Hardened Docker base images fail due to usrmerge incompatibility on Debian 12

[suii2210]

While experimenting with switching Airflow CI images to Docker Hardened Images (dhi.io/python:*), CI builds consistently fail during OS dependency installation on Debian 12.
The failure is caused by usrmerge being implicitly installed as a dependency (via lsb-release) and breaking during its post-installation step due to filesystem restrictions in hardened images.
This issue is deterministic and cannot be resolved through script-level workarounds.

Environment

• Base image: dhi.io/python:3.12-debian12-dev
• OS: Debian 12 (bookworm)
• Context: Airflow CI Docker build
• Affected script: install_os_dependencies.sh

Observed Failure
During apt-get install, usrmerge is pulled in automatically:

Unpacking usrmerge (37~deb12u1) ...
Setting up usrmerge (37~deb12u1) ...
removed '/lib64'
/var/lib/dpkg/info/usrmerge.postinst: line 70: /usr/bin/rmdir: cannot execute: required file not found
dpkg: error processing package usrmerge (--configure)

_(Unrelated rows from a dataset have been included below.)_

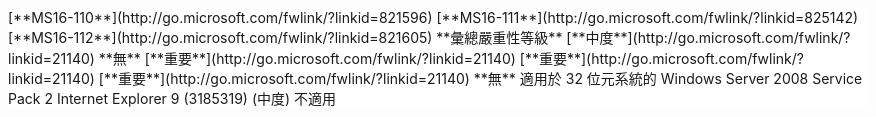 </td>
<td style="border:1px solid black;">
[**MS16-110**](http://go.microsoft.com/fwlink/?linkid=821596)

</td>
<td style="border:1px solid black;">
[**MS16-111**](http://go.microsoft.com/fwlink/?linkid=825142)

</td>
<td style="border:1px solid black;">
[**MS16-112**](http://go.microsoft.com/fwlink/?linkid=821605)

</td>
</tr>
<tr>
<td style="border:1px solid black;">
**彙總嚴重性等級**

</td>
<td style="border:1px solid black;">
[**中度**](http://go.microsoft.com/fwlink/?linkid=21140)

</td>
<td style="border:1px solid black;">
**無**

</td>
<td style="border:1px solid black;">
[**重要**](http://go.microsoft.com/fwlink/?linkid=21140)

</td>
<td style="border:1px solid black;">
[**重要**](http://go.microsoft.com/fwlink/?linkid=21140)

</td>
<td style="border:1px solid black;">
[**重要**](http://go.microsoft.com/fwlink/?linkid=21140)

</td>
<td style="border:1px solid black;">
**無**

</td>
</tr>
<tr>
<td style="border:1px solid black;">
適用於 32 位元系統的 Windows Server 2008 Service Pack 2

</td>
<td style="border:1px solid black;">
Internet Explorer 9  
(3185319)  
(中度)

</td>
<td style="border:1px solid black;">
不適用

This leaves dpkg in a half-configured state and causes the Docker build to fail permanently.

Root Cause Analysis

• usrmerge is installed indirectly, primarily via lsb-release
• Debian executes usrmerge.postinst immediately during unpack
• Hardened Docker images intentionally restrict filesystem operations
• usrmerge attempts to:
• remove /lib64
• execute /usr/bin/rmdir
• These operations are blocked by the hardened image

Once usrmerge reaches the unpack phase, no cleanup, purge, or hold can recover the build.

What Was Tried (and Why It Does Not Work)

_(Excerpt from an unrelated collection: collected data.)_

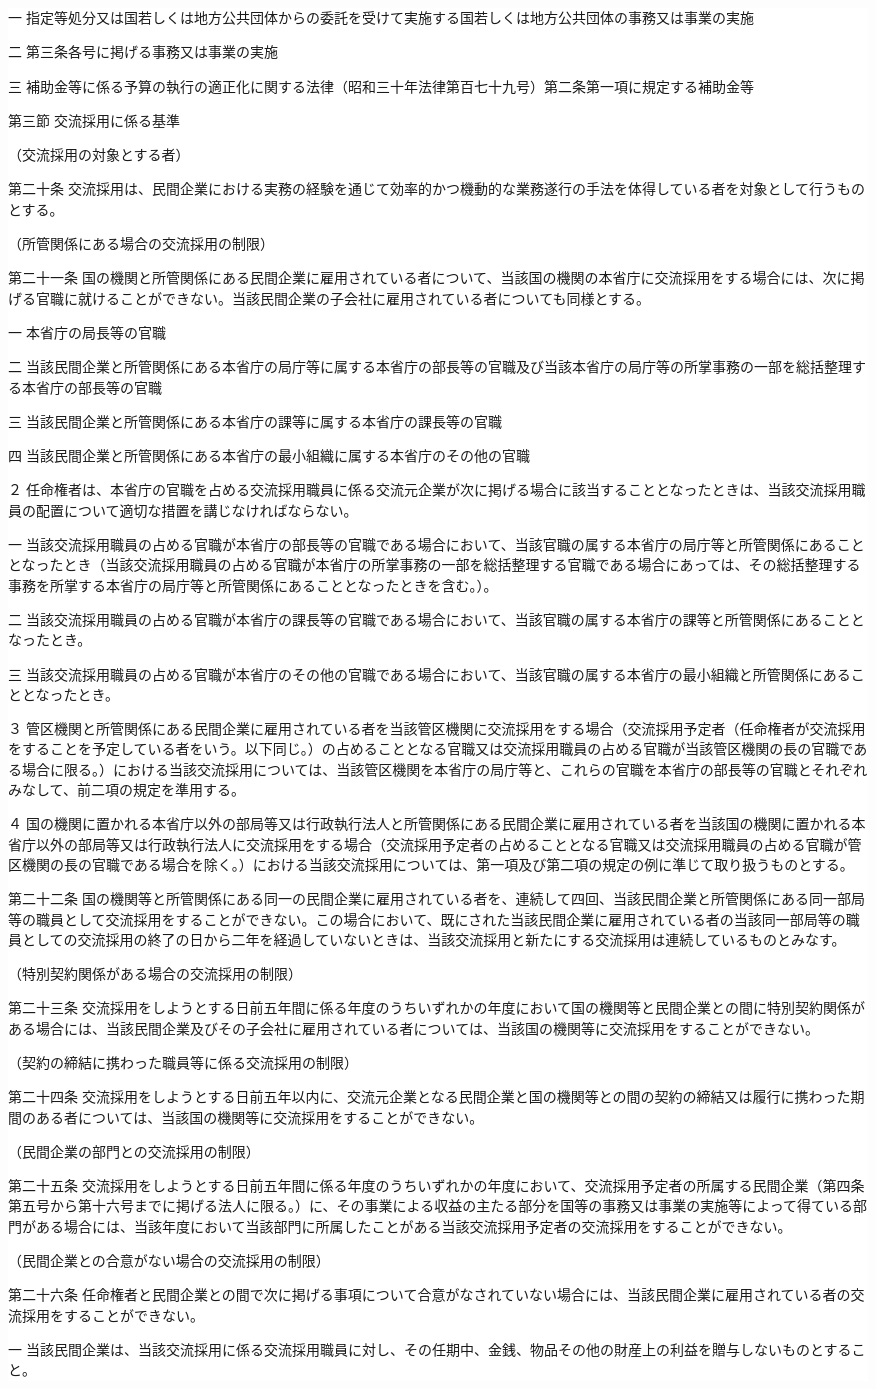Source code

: 一 指定等処分又は国若しくは地方公共団体からの委託を受けて実施する国若しくは地方公共団体の事務又は事業の実施

二 第三条各号に掲げる事務又は事業の実施

三 補助金等に係る予算の執行の適正化に関する法律（昭和三十年法律第百七十九号）第二条第一項に規定する補助金等

第三節 交流採用に係る基準

（交流採用の対象とする者）

第二十条 交流採用は、民間企業における実務の経験を通じて効率的かつ機動的な業務遂行の手法を体得している者を対象として行うものとする。

（所管関係にある場合の交流採用の制限）

第二十一条 国の機関と所管関係にある民間企業に雇用されている者について、当該国の機関の本省庁に交流採用をする場合には、次に掲げる官職に就けることができない。当該民間企業の子会社に雇用されている者についても同様とする。

一 本省庁の局長等の官職

二 当該民間企業と所管関係にある本省庁の局庁等に属する本省庁の部長等の官職及び当該本省庁の局庁等の所掌事務の一部を総括整理する本省庁の部長等の官職

三 当該民間企業と所管関係にある本省庁の課等に属する本省庁の課長等の官職

四 当該民間企業と所管関係にある本省庁の最小組織に属する本省庁のその他の官職

２ 任命権者は、本省庁の官職を占める交流採用職員に係る交流元企業が次に掲げる場合に該当することとなったときは、当該交流採用職員の配置について適切な措置を講じなければならない。

一 当該交流採用職員の占める官職が本省庁の部長等の官職である場合において、当該官職の属する本省庁の局庁等と所管関係にあることとなったとき（当該交流採用職員の占める官職が本省庁の所掌事務の一部を総括整理する官職である場合にあっては、その総括整理する事務を所掌する本省庁の局庁等と所管関係にあることとなったときを含む。）。

二 当該交流採用職員の占める官職が本省庁の課長等の官職である場合において、当該官職の属する本省庁の課等と所管関係にあることとなったとき。

三 当該交流採用職員の占める官職が本省庁のその他の官職である場合において、当該官職の属する本省庁の最小組織と所管関係にあることとなったとき。

３ 管区機関と所管関係にある民間企業に雇用されている者を当該管区機関に交流採用をする場合（交流採用予定者（任命権者が交流採用をすることを予定している者をいう。以下同じ。）の占めることとなる官職又は交流採用職員の占める官職が当該管区機関の長の官職である場合に限る。）における当該交流採用については、当該管区機関を本省庁の局庁等と、これらの官職を本省庁の部長等の官職とそれぞれみなして、前二項の規定を準用する。

４ 国の機関に置かれる本省庁以外の部局等又は行政執行法人と所管関係にある民間企業に雇用されている者を当該国の機関に置かれる本省庁以外の部局等又は行政執行法人に交流採用をする場合（交流採用予定者の占めることとなる官職又は交流採用職員の占める官職が管区機関の長の官職である場合を除く。）における当該交流採用については、第一項及び第二項の規定の例に準じて取り扱うものとする。

第二十二条 国の機関等と所管関係にある同一の民間企業に雇用されている者を、連続して四回、当該民間企業と所管関係にある同一部局等の職員として交流採用をすることができない。この場合において、既にされた当該民間企業に雇用されている者の当該同一部局等の職員としての交流採用の終了の日から二年を経過していないときは、当該交流採用と新たにする交流採用は連続しているものとみなす。

（特別契約関係がある場合の交流採用の制限）

第二十三条 交流採用をしようとする日前五年間に係る年度のうちいずれかの年度において国の機関等と民間企業との間に特別契約関係がある場合には、当該民間企業及びその子会社に雇用されている者については、当該国の機関等に交流採用をすることができない。

（契約の締結に携わった職員等に係る交流採用の制限）

第二十四条 交流採用をしようとする日前五年以内に、交流元企業となる民間企業と国の機関等との間の契約の締結又は履行に携わった期間のある者については、当該国の機関等に交流採用をすることができない。

（民間企業の部門との交流採用の制限）

第二十五条 交流採用をしようとする日前五年間に係る年度のうちいずれかの年度において、交流採用予定者の所属する民間企業（第四条第五号から第十六号までに掲げる法人に限る。）に、その事業による収益の主たる部分を国等の事務又は事業の実施等によって得ている部門がある場合には、当該年度において当該部門に所属したことがある当該交流採用予定者の交流採用をすることができない。

（民間企業との合意がない場合の交流採用の制限）

第二十六条 任命権者と民間企業との間で次に掲げる事項について合意がなされていない場合には、当該民間企業に雇用されている者の交流採用をすることができない。

一 当該民間企業は、当該交流採用に係る交流採用職員に対し、その任期中、金銭、物品その他の財産上の利益を贈与しないものとすること。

The following approaches were tested and confirmed ineffective:

• apt-mark hold usrmerge
• apt-get purge usrmerge
• Post-install cleanup or symlink fixes
• Conditional logic inside install_os_dependencies.sh
• Reordering or splitting apt installs
  All of these fail because usrmerge executes its post-install script before any script-level logic can intervene.

Validation

Switching back to a non-hardened base image confirms the diagnosis:

FROM python:3.12-slim-bookworm

• CI build completes successfully
• No usrmerge installation
• No dpkg corruption
  This proves the failure is caused by base-image incompatibility, not Airflow scripts.

Conclusion

This is not a bug in Airflow’s Docker scripts.

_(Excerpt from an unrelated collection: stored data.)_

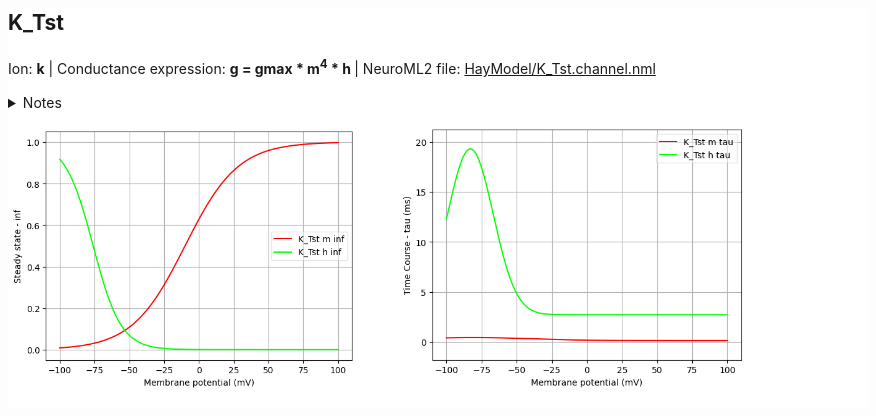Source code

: <h2 id="K_Tst">K_Tst</h2>

Ion: <b>k</b> |
Conductance expression: <b>g = gmax * m<sup>4</sup> * h </b> |
NeuroML2 file: <a href="../HayModel/K_Tst.channel.nml">HayModel/K_Tst.channel.nml</a></div>
<details><summary>Notes</summary></details>

<div><a href="imgs/Hay2011L5bPyrSomaK_Tst.inf.png"><img alt="K_Tst steady state" src="imgs/Hay2011L5bPyrSomaK_Tst.inf.png" width="350" style="padding:10px 35px 10px 0px"/></a>
<a href="imgs/Hay2011L5bPyrSomaK_Tst.tau.png"><img alt="K_Tst time course" src="imgs/Hay2011L5bPyrSomaK_Tst.tau.png" width="350" style="padding:10px 10px 10px 0px"/></a>
</div>
</div>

It is an incompatibility between:
Debian 12’s usrmerge lifecycle
and Docker Hardened Images’ filesystem restrictions

As long as usrmerge is allowed to unpack, CI builds on hardened images will fail.

[potiuk]

I guess you could replace lsb-release - > from what I remember, it's only used to easier retrieve the release version and can be likely replaced with direct reading of the release version

[suii2210]

I guess you could replace lsb-release - > from what I remember, it's only used to easier retrieve the release version and can be likely replaced with direct reading of the release version

I did try replacing lsb-release entirely.
Unfortunately, on dhi.io/python:3.12-debian12-dev, usrmerge is still pulled in during apt-get install and executes its postinst during unpack, leaving dpkg in a broken state.
This suggests the failure isn’t tied to lsb-release specifically, but to usrmerge being incompatible with the hardened image filesystem constraints.

[potiuk]

I looked it up - and I would be very surprised to see usrmerge not working- https://wiki.debian.org/UsrMerge seems to be required by Debian starting from bookworm and there is a long discussion about adopting it, so I guess hardened image based on debian has to support it this way or the other.

[suii2210]

That matches what I observed. Since usrmerge is required starting with Debian 12, a Debian-based hardened image that blocks its postinst lifecycle is effectively incompatible. From Airflow’s side, this doesn’t seem solvable without either avoiding hardened Debian images or relying on upstream fixes in the base image.

[shahar1]

@suii2210 hey, did you manage to overcome the latest issue?

[suii2210]

hello @shahar1
Since Debian 12 requires usrmerge, and the hardened image blocks its post-install lifecycle, any Debian-based hardened image is effectively incompatible. Once usrmerge starts unpacking, dpkg is left in a broken state and there’s no script-level way to recover.
At this point the only viable paths seem to be:
avoiding Debian-based hardened images, or
relying on an upstream fix in the hardened base image to properly support usrmerge.
Happy to test again if the base image behavior changes, but I don’t see a downstream workaround.